The role solar might play in rebuilding the region’s electricity grid was one of the highlights in the latest Dentons’ Guide, which noted a “booming” clean power industry in Italy and the usual impressive progress in Germany while remarking on retroactive feed-in tariff cuts in Czechia and Ukraine and the refusal of Moscow to afford its renewables project developers any flexibility to mitigate the effects of Covid-19.
The publication stated “Germany should continue to be an attractive market for investments in renewables;” noted Poland is “turning into a major renewables construction site”–especially if EU state aid chiefs approve its plans for a new auction schedule; and reported solar and wind are “booming again” in Italy. The latter statement already appears dated, however, given it mentions plans by “the government” to introduce a new renewables incentive program and refers to “prime minister Giuseppe Conte.” Which government is that exactly?
In surveying 21 nations in a definition of ‘Europe’ which appears to be as loose as that adopted by football governing body UEFA, Dentons also noted the collapse in government finances in Russia prompted by the plunging price of oil and gas, with the resulting budget cuts meaning the target of installing 7 GW of clean power generation capacity by 2035 may be reined in to 3 GW. With local content requirements for renewables equipment set to rise to 98-100% over 15 years, and the authorities in Moscow showing a reluctance to extend the deadlines for projects delayed by Covid-19, the law firm anticipates continuing struggles in the Russian sector.

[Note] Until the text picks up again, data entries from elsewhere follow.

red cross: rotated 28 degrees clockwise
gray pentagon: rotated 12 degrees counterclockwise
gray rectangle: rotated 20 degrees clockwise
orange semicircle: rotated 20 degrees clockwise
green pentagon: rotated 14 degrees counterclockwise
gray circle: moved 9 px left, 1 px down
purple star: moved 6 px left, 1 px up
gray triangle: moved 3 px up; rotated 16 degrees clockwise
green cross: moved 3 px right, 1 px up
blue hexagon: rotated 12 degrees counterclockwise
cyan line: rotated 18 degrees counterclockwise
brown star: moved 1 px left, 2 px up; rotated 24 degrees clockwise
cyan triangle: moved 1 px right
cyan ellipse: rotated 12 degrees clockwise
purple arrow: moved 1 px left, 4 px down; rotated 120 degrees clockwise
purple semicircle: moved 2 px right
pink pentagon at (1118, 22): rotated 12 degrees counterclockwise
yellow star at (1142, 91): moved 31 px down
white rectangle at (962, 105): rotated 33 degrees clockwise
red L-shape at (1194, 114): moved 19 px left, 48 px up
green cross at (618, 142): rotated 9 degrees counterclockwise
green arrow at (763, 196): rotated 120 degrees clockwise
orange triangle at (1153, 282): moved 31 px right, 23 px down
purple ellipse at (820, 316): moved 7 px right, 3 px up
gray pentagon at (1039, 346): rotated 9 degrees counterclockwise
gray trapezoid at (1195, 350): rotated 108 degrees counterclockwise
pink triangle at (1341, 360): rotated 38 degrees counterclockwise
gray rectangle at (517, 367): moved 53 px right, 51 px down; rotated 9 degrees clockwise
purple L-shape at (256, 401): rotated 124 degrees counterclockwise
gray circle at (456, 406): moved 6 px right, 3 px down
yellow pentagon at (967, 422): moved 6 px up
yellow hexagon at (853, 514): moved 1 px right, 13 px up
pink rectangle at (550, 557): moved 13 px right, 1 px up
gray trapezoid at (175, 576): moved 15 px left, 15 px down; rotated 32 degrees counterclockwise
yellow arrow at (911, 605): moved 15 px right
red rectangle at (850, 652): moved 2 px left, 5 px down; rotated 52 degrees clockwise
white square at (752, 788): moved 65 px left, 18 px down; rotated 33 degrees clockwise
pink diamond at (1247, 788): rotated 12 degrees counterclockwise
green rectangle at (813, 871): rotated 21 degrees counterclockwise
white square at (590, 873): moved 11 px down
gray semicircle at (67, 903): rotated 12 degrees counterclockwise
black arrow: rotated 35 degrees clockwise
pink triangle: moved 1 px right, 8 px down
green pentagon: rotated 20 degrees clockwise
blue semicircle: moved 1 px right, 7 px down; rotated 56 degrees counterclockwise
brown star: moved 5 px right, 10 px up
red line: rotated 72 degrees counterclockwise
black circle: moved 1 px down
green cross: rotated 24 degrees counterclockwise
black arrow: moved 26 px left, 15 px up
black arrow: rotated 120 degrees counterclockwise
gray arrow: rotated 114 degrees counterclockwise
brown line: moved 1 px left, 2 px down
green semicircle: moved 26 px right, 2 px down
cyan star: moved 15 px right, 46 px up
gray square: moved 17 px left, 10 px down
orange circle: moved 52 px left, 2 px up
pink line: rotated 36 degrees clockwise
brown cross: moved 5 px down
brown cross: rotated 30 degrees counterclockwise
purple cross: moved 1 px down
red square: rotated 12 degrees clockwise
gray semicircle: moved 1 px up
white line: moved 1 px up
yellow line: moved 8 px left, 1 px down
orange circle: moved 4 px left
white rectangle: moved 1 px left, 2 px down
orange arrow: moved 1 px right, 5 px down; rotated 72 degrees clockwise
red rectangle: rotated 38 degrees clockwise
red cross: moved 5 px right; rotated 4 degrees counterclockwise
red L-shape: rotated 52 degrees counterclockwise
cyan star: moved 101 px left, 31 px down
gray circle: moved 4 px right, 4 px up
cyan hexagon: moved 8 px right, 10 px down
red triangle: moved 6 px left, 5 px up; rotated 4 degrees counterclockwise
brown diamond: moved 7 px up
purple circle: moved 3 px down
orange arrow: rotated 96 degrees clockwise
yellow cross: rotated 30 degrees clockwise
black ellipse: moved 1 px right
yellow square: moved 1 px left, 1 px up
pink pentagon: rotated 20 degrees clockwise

There were similar troubles in Slovakia which, with the EU hinting it should raise its 2021-30 target for the proportion of renewables in its power mix from 20% to 24%, is instead proposing it be cut, to 19.2%. That would anticipate a possible reduction in clean power capacity, explained by the prospect of an incentive payment cliff-edge in 2025-27 for projects installed in 2010-12. In that scenario, Dentons envisages clean power plants being disconnected.
Ireland stands on a knife edge, according to the report, after impressive progress in renewables, led by wind power–which also became the leading renewable technology across the Irish Sea in the U.K. for the first time, the report noted. Irish government policy on tax, grid charges and balancing costs, planning, and environmental permits could equip the nation with anything from the cheapest to the most expensive clean electricity costs in Europe, according to the study.
Elsewhere it was noted Belgium has blamed a lack of private sector cash for missing its 2020 renewables target, France and Hungary are both still wedded to nuclear, Georgia is liberalizing its electricity market despite a creaking grid, Kazakhstan‘s best intentions are being undermined by the financial position of its state energy offtaker, and Romania‘s government is running out of time to introduce an EU directive which rules out unjustifiable obstacles to the signing of private power purchase agreements. The usual grid constraints in the Netherlands were mentioned, Spain’s ambitious auction program is similarly haunted by a lack of grid connections–”preventing a number of projects from being developed”–and Turkey’s clean power industry is set to be held back by a wildly fluctuating lira, which is what its incentives regime will be linked to from June 30.
Perhaps most surprising of all, though, was the revelation the micro state of Luxembourg is grappling with “the challenges presented by rapid population growth.” Who knew?